**QUESTIONS TO ANSWER**
(a) Decide whether each statement agrees with the editor's note on the WSU Veterans Memorial, answering yes or no and quoting the words from the note that settle it. (i) The memorial stands at the center of the Washington State University campus. (ii) The feature series tells the stories connected with six names on the memorial. (iii) The names on the memorial include people lost in the Korean War.
(b) Pick up the editor's note on the WSU Veterans Memorial after its last sentence and carry it forward.

Stories That Live Forever
Stories That Live Forever
May 21, 2007
Editor's Note: Located at the center of the Washington State University campus is the WSU Veterans Memorial. On the memorial are engraved the names of Washington State students, faculty, and staff who served their country in violent conflicts that took place far from the peace and tranquility of the Palouse. Each name represents a life sacrificed either in World War I, World War II, the Korean War, the Vietnam War, the Persian Gulf War, or the Global War on Terrorism.
Behind each name is a story.
This feature series conveys the stories connected with four names on the memorial. All had an association with Washington State Athletics in some manner. With Memorial Day approaching, the series is not only written to honor the four Washington State students who gave their lives for their country, it is dedicated to each name on the memorial, and to their stories.

**DATA UNDER STUDY**
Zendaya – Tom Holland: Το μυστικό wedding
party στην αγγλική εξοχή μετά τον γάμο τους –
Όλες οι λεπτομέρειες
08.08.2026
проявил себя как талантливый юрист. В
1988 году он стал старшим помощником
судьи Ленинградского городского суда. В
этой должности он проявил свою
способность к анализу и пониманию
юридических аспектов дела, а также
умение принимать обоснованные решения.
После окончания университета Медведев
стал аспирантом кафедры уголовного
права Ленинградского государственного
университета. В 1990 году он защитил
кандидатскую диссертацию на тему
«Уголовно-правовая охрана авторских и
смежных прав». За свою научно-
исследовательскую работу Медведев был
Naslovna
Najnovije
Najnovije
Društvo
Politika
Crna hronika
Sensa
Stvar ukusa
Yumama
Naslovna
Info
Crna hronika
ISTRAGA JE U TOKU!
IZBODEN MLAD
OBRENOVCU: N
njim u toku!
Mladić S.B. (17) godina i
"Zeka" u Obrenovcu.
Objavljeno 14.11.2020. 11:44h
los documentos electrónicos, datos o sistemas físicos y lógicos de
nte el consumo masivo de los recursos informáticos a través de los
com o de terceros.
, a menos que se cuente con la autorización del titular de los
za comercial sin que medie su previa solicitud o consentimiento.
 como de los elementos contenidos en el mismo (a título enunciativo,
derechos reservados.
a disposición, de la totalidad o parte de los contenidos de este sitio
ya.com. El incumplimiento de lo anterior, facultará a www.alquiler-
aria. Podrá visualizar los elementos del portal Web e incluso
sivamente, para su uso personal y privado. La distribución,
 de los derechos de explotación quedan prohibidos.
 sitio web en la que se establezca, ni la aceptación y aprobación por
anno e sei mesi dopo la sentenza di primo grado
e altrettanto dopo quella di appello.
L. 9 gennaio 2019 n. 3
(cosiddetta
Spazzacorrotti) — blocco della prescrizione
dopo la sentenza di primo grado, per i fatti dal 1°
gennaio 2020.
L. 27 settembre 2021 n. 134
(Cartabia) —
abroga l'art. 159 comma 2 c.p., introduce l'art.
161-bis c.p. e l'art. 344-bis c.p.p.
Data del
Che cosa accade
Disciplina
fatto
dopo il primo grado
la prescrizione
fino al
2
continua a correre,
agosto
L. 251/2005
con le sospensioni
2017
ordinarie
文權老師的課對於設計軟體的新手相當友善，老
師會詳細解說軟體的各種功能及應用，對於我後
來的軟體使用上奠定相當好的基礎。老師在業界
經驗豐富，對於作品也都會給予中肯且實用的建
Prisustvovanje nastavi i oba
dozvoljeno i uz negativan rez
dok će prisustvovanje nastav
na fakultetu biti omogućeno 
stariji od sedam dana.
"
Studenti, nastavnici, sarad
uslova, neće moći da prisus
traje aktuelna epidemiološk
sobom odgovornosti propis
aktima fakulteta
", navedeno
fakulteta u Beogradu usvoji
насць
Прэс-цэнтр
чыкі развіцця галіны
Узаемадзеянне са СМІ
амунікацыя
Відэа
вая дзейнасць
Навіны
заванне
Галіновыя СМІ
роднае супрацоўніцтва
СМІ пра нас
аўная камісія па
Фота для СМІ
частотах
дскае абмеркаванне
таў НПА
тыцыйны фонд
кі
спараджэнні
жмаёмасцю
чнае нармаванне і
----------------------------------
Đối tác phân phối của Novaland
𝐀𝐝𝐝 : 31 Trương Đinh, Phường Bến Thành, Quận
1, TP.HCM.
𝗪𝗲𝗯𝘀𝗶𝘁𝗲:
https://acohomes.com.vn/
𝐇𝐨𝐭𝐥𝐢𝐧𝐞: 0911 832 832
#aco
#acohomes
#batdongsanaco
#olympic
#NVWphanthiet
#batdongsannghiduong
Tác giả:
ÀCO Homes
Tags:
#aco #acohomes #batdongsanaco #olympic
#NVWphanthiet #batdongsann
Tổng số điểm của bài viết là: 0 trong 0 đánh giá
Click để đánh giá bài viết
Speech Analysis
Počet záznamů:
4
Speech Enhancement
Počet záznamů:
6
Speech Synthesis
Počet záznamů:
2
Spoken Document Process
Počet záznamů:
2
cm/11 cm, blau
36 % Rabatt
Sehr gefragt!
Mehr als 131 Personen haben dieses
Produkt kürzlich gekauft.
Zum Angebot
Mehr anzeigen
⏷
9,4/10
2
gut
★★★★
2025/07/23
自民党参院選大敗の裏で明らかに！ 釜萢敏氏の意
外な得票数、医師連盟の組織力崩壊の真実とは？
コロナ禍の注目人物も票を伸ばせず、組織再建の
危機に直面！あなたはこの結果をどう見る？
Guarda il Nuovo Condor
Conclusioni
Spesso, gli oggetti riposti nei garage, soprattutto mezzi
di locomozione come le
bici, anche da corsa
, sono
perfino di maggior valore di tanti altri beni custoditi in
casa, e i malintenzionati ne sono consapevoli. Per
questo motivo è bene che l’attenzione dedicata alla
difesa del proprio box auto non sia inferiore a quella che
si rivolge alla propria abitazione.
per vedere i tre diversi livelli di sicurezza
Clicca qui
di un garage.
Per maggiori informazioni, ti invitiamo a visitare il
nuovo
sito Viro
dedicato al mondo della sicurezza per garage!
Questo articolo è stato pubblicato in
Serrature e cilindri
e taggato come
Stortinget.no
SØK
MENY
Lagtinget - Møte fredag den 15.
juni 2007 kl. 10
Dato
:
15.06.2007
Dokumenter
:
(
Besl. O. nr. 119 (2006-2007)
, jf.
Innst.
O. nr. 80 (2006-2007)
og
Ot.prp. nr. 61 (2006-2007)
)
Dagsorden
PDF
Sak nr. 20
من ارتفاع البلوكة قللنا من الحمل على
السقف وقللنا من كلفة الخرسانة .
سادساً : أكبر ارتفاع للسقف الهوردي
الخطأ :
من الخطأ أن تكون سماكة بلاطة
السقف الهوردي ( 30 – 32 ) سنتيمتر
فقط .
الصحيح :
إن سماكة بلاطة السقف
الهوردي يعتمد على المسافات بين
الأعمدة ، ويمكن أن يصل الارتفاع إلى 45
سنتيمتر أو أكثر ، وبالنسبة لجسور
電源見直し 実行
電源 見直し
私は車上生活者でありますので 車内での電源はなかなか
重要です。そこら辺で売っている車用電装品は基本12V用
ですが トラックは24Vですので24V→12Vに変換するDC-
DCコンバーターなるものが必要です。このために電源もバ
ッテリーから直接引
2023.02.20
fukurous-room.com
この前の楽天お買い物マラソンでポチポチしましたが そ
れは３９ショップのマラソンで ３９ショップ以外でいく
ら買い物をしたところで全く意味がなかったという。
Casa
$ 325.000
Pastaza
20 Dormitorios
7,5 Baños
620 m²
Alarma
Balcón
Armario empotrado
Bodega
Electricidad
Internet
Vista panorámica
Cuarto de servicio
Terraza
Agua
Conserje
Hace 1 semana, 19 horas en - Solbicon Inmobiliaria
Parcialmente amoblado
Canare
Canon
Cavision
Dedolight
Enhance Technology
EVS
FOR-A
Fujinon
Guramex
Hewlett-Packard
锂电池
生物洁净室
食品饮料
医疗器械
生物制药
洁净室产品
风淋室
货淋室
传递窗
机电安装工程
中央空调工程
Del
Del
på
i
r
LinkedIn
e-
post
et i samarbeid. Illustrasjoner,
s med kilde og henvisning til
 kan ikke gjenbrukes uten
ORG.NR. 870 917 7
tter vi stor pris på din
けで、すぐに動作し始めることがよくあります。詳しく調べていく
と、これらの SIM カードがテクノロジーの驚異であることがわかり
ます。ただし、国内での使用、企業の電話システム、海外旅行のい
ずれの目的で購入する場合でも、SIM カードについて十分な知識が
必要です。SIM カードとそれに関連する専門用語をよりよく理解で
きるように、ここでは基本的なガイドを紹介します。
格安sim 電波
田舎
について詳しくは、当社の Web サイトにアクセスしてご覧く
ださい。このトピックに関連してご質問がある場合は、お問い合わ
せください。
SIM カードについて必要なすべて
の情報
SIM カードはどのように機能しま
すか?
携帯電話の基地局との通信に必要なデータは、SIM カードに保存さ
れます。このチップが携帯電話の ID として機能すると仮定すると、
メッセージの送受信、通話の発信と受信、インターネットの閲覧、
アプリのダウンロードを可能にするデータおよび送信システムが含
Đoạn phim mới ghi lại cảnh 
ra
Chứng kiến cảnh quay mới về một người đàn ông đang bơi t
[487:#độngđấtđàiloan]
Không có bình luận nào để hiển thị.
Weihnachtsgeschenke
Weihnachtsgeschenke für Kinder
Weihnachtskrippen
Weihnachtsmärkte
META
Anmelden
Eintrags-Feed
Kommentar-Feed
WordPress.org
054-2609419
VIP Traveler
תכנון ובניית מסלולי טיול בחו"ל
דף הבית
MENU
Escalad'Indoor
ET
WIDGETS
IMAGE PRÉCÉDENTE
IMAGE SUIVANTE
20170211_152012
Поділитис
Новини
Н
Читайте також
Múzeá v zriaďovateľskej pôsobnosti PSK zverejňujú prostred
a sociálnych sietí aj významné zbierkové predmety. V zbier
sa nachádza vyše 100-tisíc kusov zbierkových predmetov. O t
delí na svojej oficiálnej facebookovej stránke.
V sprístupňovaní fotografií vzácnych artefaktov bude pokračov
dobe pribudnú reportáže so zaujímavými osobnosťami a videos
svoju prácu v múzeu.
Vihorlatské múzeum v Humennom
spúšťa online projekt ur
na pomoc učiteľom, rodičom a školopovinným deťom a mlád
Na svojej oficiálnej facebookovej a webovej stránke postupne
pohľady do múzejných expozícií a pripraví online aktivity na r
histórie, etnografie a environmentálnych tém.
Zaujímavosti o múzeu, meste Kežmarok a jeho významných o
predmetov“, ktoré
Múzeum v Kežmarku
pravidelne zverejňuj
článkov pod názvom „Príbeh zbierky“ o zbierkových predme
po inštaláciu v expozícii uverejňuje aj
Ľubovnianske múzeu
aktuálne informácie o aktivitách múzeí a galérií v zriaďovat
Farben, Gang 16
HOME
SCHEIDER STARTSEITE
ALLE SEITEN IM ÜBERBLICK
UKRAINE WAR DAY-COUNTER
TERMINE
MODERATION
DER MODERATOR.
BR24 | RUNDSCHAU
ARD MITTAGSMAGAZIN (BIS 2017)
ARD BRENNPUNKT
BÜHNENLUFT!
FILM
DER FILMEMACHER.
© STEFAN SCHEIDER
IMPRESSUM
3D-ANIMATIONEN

**ANSWERS FOR EACH ITEM**
(a)
(i) Yes: "Located at the center of the Washington State University campus is the WSU Veterans Memorial."
(ii) No: "This feature series conveys the stories connected with four names on the memorial."
(iii) Yes: "Each name represents a life sacrificed either in World War I, World War II, the Korean War, the Vietnam War, the Persian Gulf War, or the Global War on Terrorism."

(b)
Part II: The second installment of the six-part series focuses on a war that has become overlooked by many people today. The advancement of time may diminish the memories of the country's first major conflict of the 20th Century, but not its significance. This is the story of one Washington State College student-athlete who left the school as a national champion, and died a national hero.
A Sacrifice Not To Be Forgotten
By Jason Krump
In April, an anniversary significant to the history of the United States occurred, though its importance may have gone unnoticed to many people.
April 6, 1917, marked the 90th anniversary of the United States' entry into World War I.
World War I was known shortly after its conclusion as the "the war to end all wars," but it proved to be the first of many conflicts the United States was involved in during the 20th Century.
"Some people have referred to it as the peace to end all peace," said Eli Paul, Museum Director, National World War I Museum, located in Kansas City, Mo.
Chances are, for the majority of individuals, when the term "World War" is thought of, the Roman numeral "II" immediately comes to mind as what to place after it.
"Obviously, World War II overshadowed World War I, especially in this country," Paul said. "It lasted longer, involved more men under arms, and there was more change that was undertaken in the country on the home front."
As each anniversary of the country's entry into the "Great War," as World War I was known, passes to memory, so does the tangible link the United States has to the first major conflict of the 20th Century.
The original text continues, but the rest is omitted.